Content starts

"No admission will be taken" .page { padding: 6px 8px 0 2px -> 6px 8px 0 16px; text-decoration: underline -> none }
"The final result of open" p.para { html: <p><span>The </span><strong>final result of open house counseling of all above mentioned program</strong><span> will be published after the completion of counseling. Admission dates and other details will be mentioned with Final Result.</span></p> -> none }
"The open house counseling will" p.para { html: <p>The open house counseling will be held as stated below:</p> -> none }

Content ends
Content starts

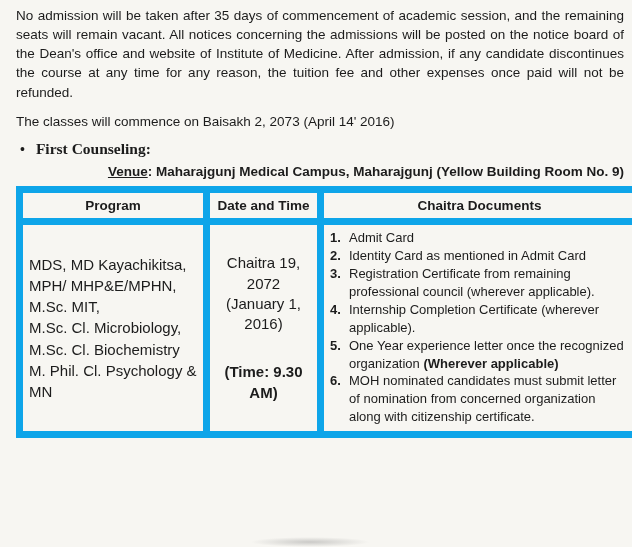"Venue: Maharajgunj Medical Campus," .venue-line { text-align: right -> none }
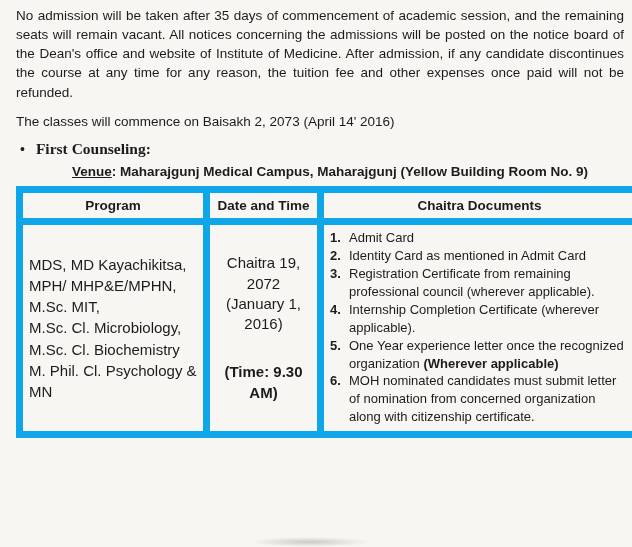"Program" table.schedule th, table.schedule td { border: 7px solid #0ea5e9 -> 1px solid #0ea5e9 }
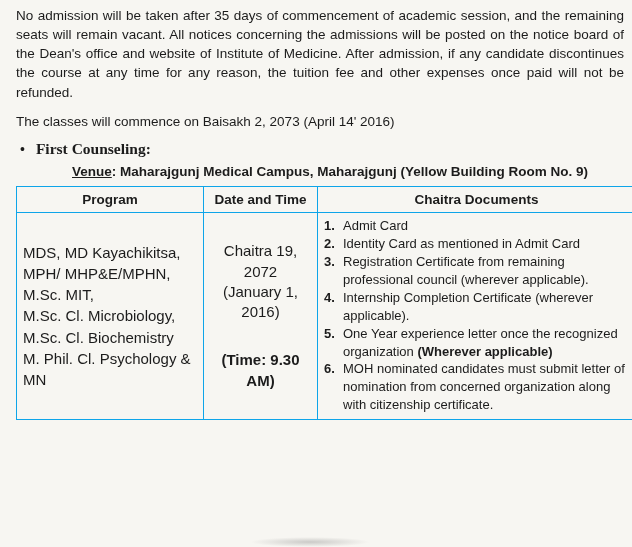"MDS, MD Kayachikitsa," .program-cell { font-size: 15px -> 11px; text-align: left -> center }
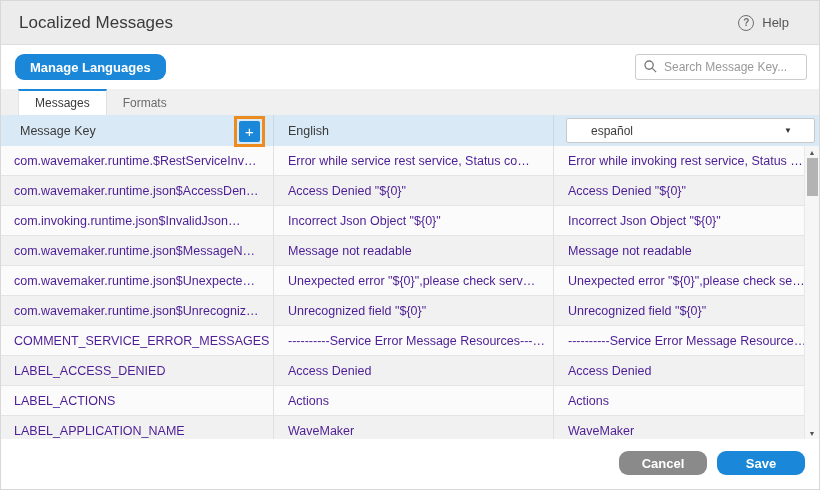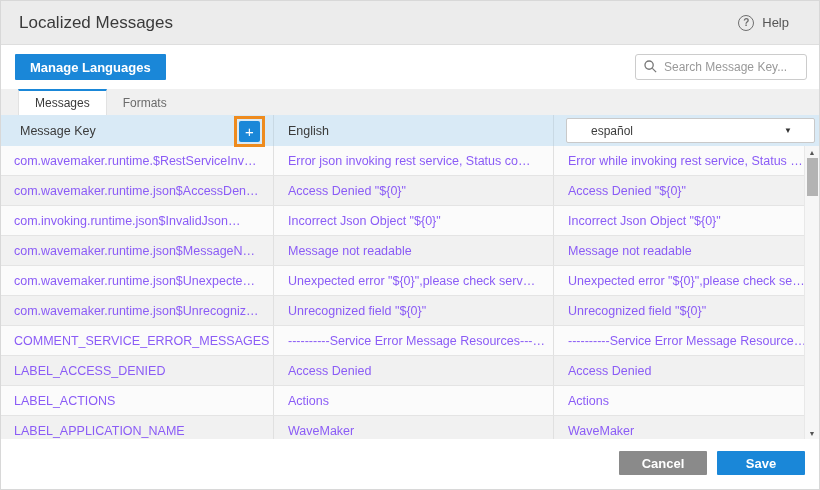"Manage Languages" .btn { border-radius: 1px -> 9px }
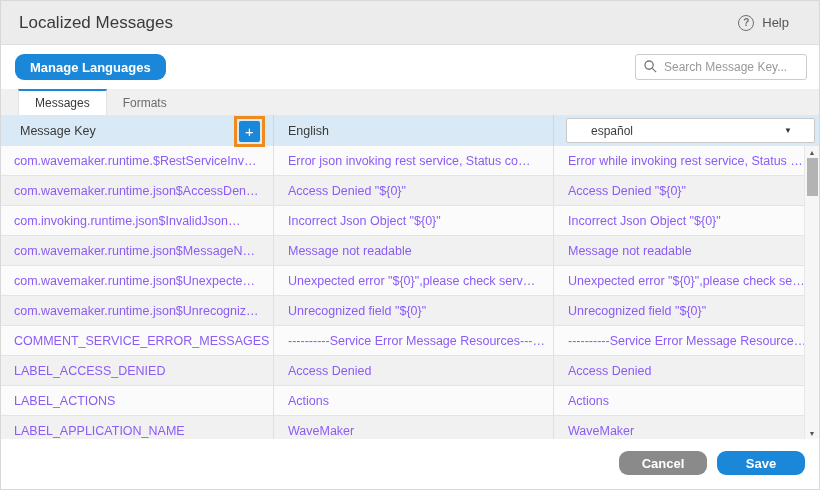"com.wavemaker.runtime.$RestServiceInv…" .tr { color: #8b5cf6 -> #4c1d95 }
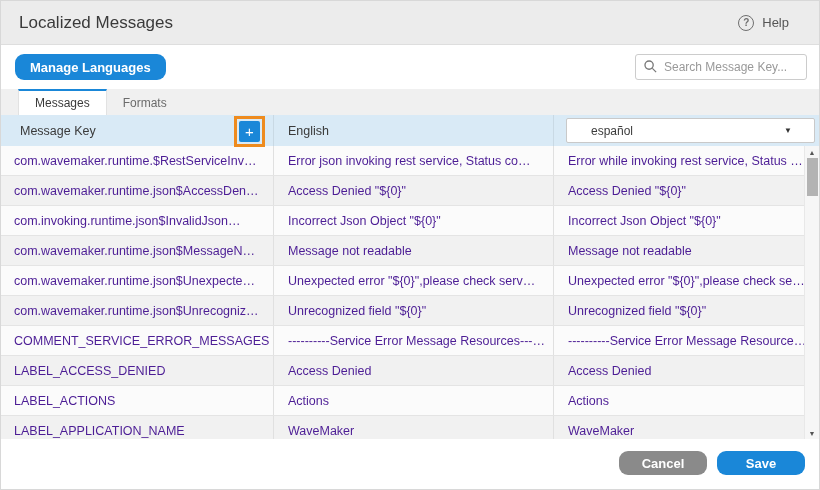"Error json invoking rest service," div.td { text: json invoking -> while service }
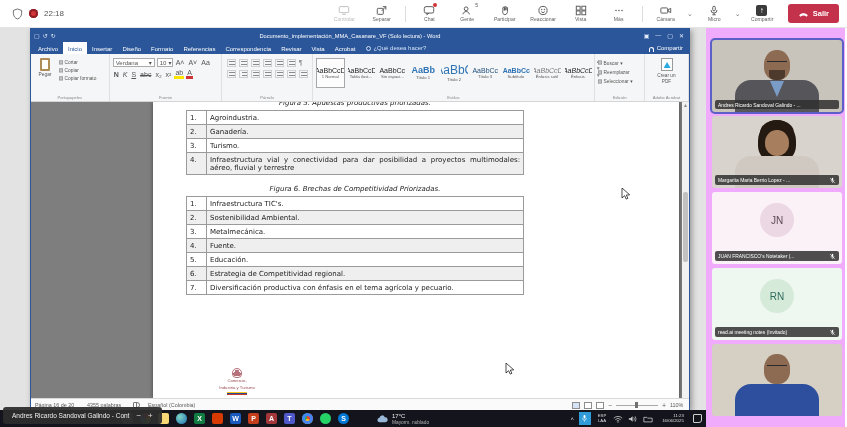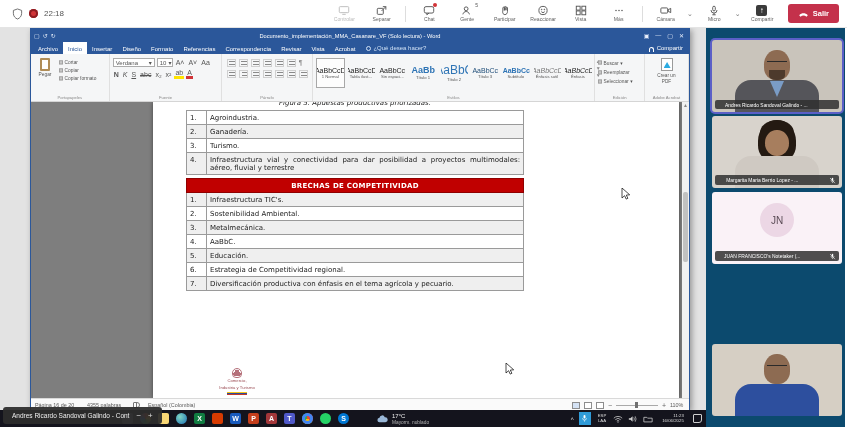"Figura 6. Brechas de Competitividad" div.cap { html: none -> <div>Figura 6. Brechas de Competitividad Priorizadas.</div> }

Content ends
Content starts

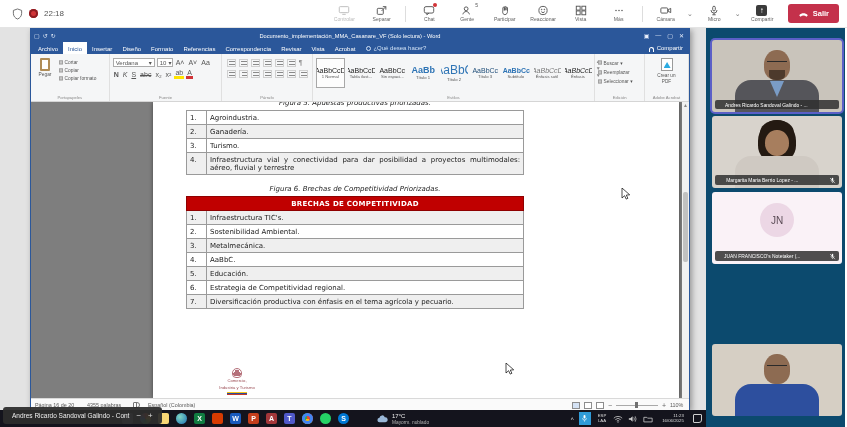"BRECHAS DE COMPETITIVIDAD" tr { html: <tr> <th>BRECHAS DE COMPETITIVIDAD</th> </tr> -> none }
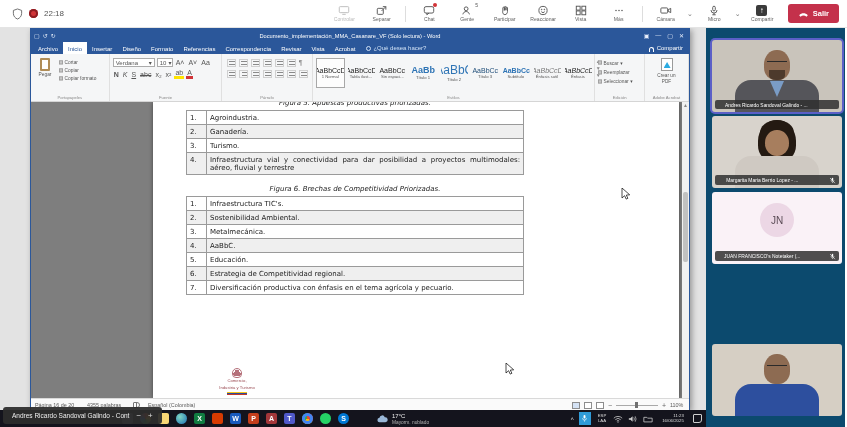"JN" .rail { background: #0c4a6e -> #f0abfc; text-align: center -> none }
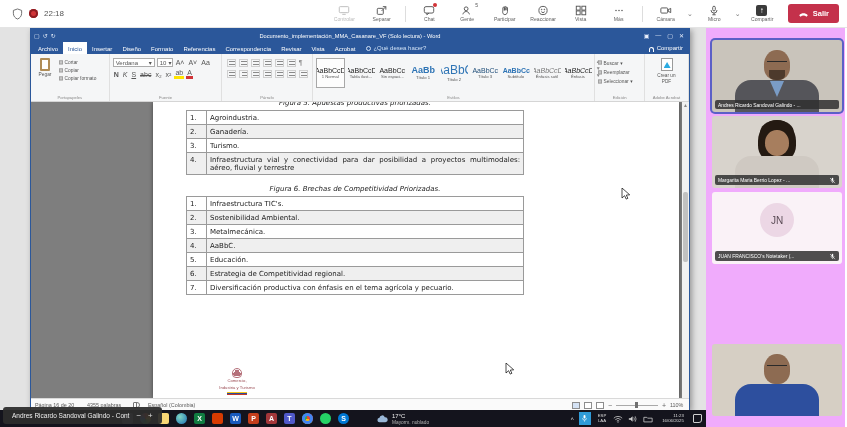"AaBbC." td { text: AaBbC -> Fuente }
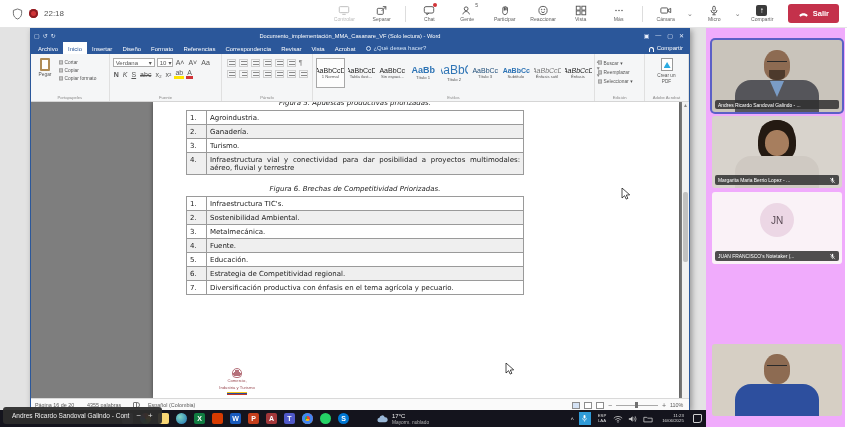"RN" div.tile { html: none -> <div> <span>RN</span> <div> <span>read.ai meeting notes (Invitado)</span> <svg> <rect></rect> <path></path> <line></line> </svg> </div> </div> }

Content ends

● **THE PROBLEM**: In the material above, the stretch from the line with "background: #0c4a6e ->" through the line with "-> <div> <span>RN</span>" is to be given again exactly, minus the pictures.

● **RESPONSE BELOW**:
"JN" .rail { background: #0c4a6e -> #f0abfc; text-align: center -> none }
"AaBbC." td { text: AaBbC -> Fuente }
"RN" div.tile { html: none -> <div> <span>RN</span> <div> <span>read.ai meeting notes (Invitado)</span> <svg> <rect></rect> <path></path> <line></line> </svg> </div> </div> }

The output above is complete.